Skip to content

Patterns and Regular Expressions

Dimitris Katsiros edited this page Aug 25, 2019 · 1 revision

Patterns.json

The anonymizer service uses regular expressions to identify sensitive information in the text.

Each regural expression is considered a pattern.

All patterns are stored in patterns.json file.

Existing Patterns

The anonymizer already contains tested patterns trying to identify the following entities:

  • Phone Numbers
  • Vehicle Numbers
  • Identity Cards
  • Ibans
  • Afm
  • Amka
  • Brands
  • Addresses
  • Known Addresses
  • Names and Surnames
  • Places
  • Decision Numbers

You can turn off a pattern by simply setting "active": "False".

Adding Your Own Regular Expressions

You can always add your own regular expressions by turning on custom_regex.

After setting "active": "True", the parser will search for any given pattern inside "pattern": {}.
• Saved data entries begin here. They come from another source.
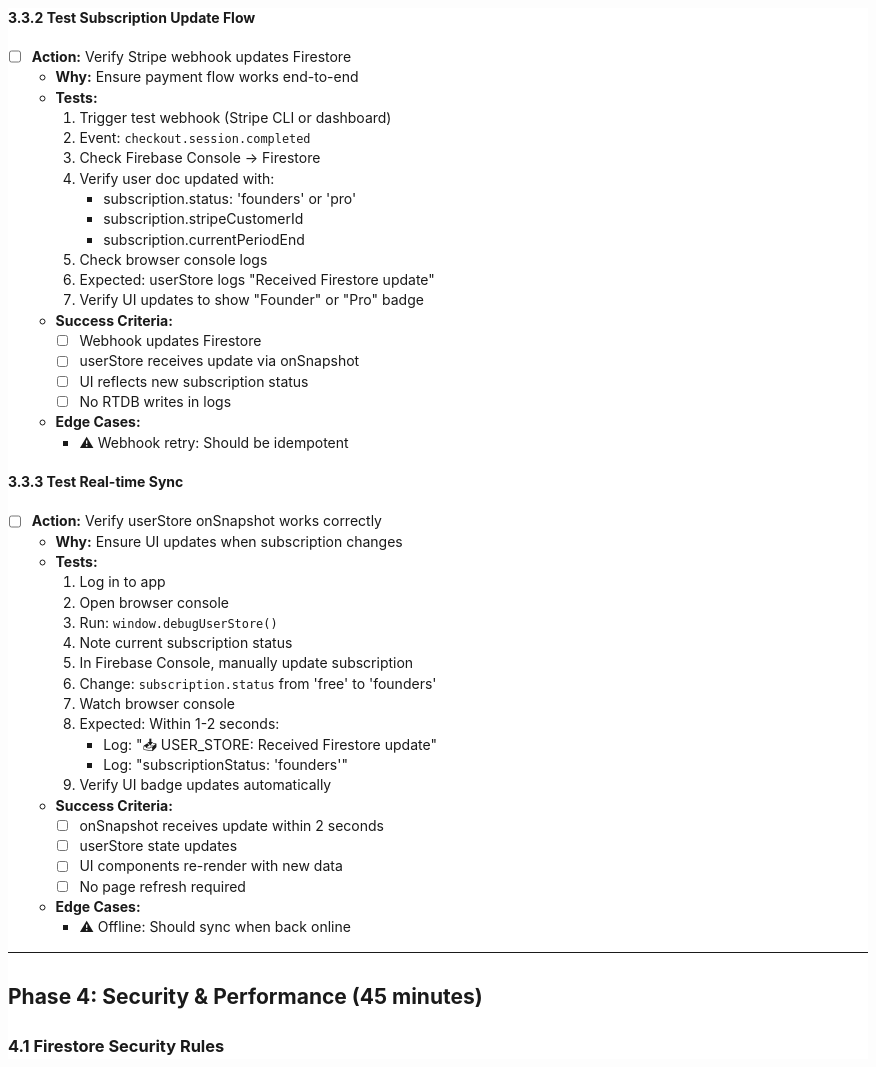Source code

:#### 3.3.2 Test Subscription Update Flow

- [ ] **Action:** Verify Stripe webhook updates Firestore
  - **Why:** Ensure payment flow works end-to-end
  - **Tests:**
    1. Trigger test webhook (Stripe CLI or dashboard)
    2. Event: `checkout.session.completed`
    3. Check Firebase Console → Firestore
    4. Verify user doc updated with:
       - subscription.status: 'founders' or 'pro'
       - subscription.stripeCustomerId
       - subscription.currentPeriodEnd
    5. Check browser console logs
    6. Expected: userStore logs "Received Firestore update"
    7. Verify UI updates to show "Founder" or "Pro" badge
  - **Success Criteria:**
    - [ ] Webhook updates Firestore
    - [ ] userStore receives update via onSnapshot
    - [ ] UI reflects new subscription status
    - [ ] No RTDB writes in logs
  - **Edge Cases:**
    - ⚠️ Webhook retry: Should be idempotent

#### 3.3.3 Test Real-time Sync

- [ ] **Action:** Verify userStore onSnapshot works correctly
  - **Why:** Ensure UI updates when subscription changes
  - **Tests:**
    1. Log in to app
    2. Open browser console
    3. Run: `window.debugUserStore()`
    4. Note current subscription status
    5. In Firebase Console, manually update subscription
    6. Change: `subscription.status` from 'free' to 'founders'
    7. Watch browser console
    8. Expected: Within 1-2 seconds:
       - Log: "📥 USER_STORE: Received Firestore update"
       - Log: "subscriptionStatus: 'founders'"
    9. Verify UI badge updates automatically
  - **Success Criteria:**
    - [ ] onSnapshot receives update within 2 seconds
    - [ ] userStore state updates
    - [ ] UI components re-render with new data
    - [ ] No page refresh required
  - **Edge Cases:**
    - ⚠️ Offline: Should sync when back online

---

## Phase 4: Security & Performance (45 minutes)

### 4.1 Firestore Security Rules
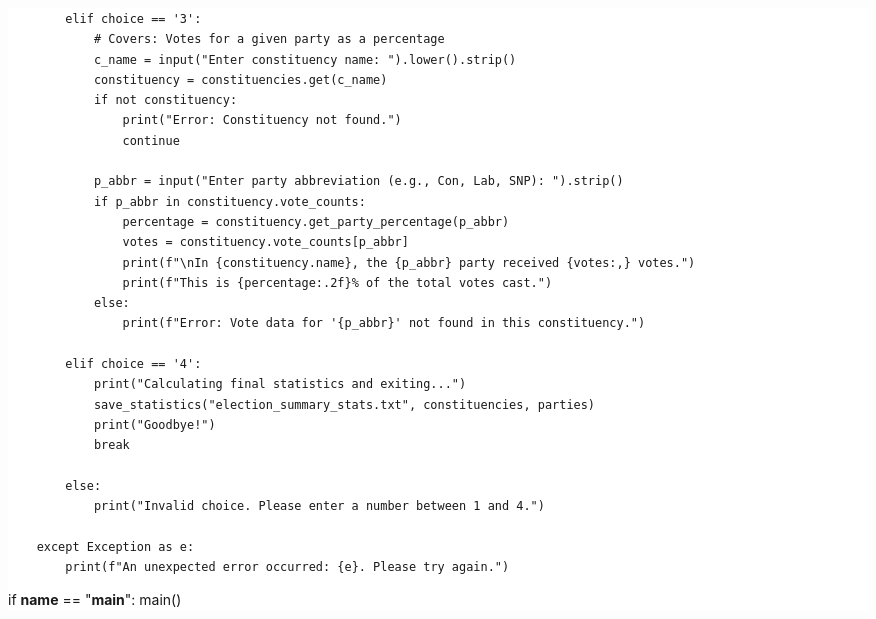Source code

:             elif choice == '3':
                # Covers: Votes for a given party as a percentage
                c_name = input("Enter constituency name: ").lower().strip()
                constituency = constituencies.get(c_name)
                if not constituency:
                    print("Error: Constituency not found.")
                    continue

                p_abbr = input("Enter party abbreviation (e.g., Con, Lab, SNP): ").strip()
                if p_abbr in constituency.vote_counts:
                    percentage = constituency.get_party_percentage(p_abbr)
                    votes = constituency.vote_counts[p_abbr]
                    print(f"\nIn {constituency.name}, the {p_abbr} party received {votes:,} votes.")
                    print(f"This is {percentage:.2f}% of the total votes cast.")
                else:
                    print(f"Error: Vote data for '{p_abbr}' not found in this constituency.")

            elif choice == '4':
                print("Calculating final statistics and exiting...")
                save_statistics("election_summary_stats.txt", constituencies, parties)
                print("Goodbye!")
                break

            else:
                print("Invalid choice. Please enter a number between 1 and 4.")

        except Exception as e:
            print(f"An unexpected error occurred: {e}. Please try again.")

if __name__ == "__main__":
    main()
For example if you want to anonymize emails, you can add:

        },
        "custom_regex": {
            "active": "True",
            "pattern": {
                "my_custom_email_pattern": "(^[a-zA-Z0-9_.+-]+@[a-zA-Z0-9-]+\.[a-zA-Z0-9-.]+$)"
            }
        }

If the service ran in verbose mode, all entities identified will be named my_custom_email_pattern and will be anonymized properly.